§ 7: answers

O27
a) Each plane through the normal of a plane α is perpendicular to α.
b) Two lines l and m through the origin in ℜ³are perpendicular if and only if m belongs to the plane α whereof l is a normal.
c) If l is a normal of α and m a normal of β, then l lies in β if and only if m lies in α.
d) If n runs through the plane γ, then the plane whereof n is a normal runs through the set of planes through the normal of γ.

O28 Beneath we have drawn three hyperbolic lines through P (in the circle model of the hyperbolic plane) that don't intersect l.

O29 First the definitions of sinh and cosh: sinh(x) = (exp(x)-exp(-x))/2, cosh(x) = (exp(x)+exp(-x))/2.
The points (cosh(t),sinh(t)) run through one half of the hyperbola x²-y²=1, like (cos(t),sin(t)) run through the ellipse (circle) x²+y²=1.
Furthermore, d/dx sinh(x) = cosh(x) and d/dx cosh(x) = sinh(x), like d/dx sin(x) = cos(x) and d/dx cos(x) = -sin(x).
Now let f(x)=cosh(x) (x not negative). Because f ' isn't negative, and f(0)=1, f is at least 1 and a bijection from [0,∞) onto [1,∞). The inverse mapping is called arccosh.
Now we have to show: |p₃q₃-p₁q₁-p₂q₂| ≥ √(p₃²-p₁²-p₂²) √(q₃²-q₁²-q₂²) and ... = ... ⇔ p = q.
Define a symmetrical bilinear form by p.q := p₃q₃-p₁q₁-p₂q₂.
(λp+q).(λp+q) is positive if λp+q is lying inside k, 0 if λp+q is lying on k, and negative if λp+q is lying outside k.
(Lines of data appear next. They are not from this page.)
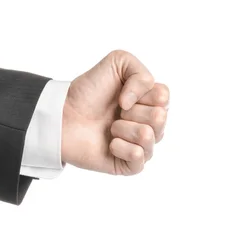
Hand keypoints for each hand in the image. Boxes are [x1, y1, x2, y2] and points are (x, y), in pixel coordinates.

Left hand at [62, 50, 168, 174]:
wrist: (63, 115)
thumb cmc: (88, 91)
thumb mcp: (117, 62)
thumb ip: (140, 72)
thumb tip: (136, 103)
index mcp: (149, 102)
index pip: (164, 97)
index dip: (142, 93)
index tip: (122, 94)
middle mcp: (148, 124)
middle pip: (159, 117)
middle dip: (133, 111)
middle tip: (115, 112)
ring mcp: (140, 145)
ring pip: (149, 136)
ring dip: (124, 128)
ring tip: (109, 127)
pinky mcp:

So if we choose two distinct fixed hyperbolic points p and q, then λ²p.p+2λp.q+q.q has two distinct zeros, and then the discriminant is positive.

O30 Let P = λ(0,0,1) and Q = λ(a,0,1). Then d(P,Q) = arccosh(1/√(1-a²)) → ∞ als a ↑ 1.

O31 Consider P² with in it the circle x²+y²=z². Let X=(x_o,y_o,z_o).
The polar line of P is the line with equation xx_o+yy_o=zz_o.
We have: P is on the polar line of Q ⇔ x_Px_Q+y_Py_Q=z_Pz_Q ⇔ Q is on the polar line of P.
Furthermore: if X lies on the circle, then the polar line of X is tangent to the circle in X.
So, in the picture, P lies on the polar lines of both intersection points of l and the circle, so l is the polar line of P.
Hence, the equation of l is xx_P+yy_P=zz_P.
Now let n be a hyperbolic line "through P". Then the equation of n has the form ax+by=cz where ax_P+by_P=cz_P.
Since l has projective coordinates (x_P,y_P,-z_P), and n has projective coordinates (a,b,-c), whilst cz_P-ax_P-by_P=0, we find l ⊥ m.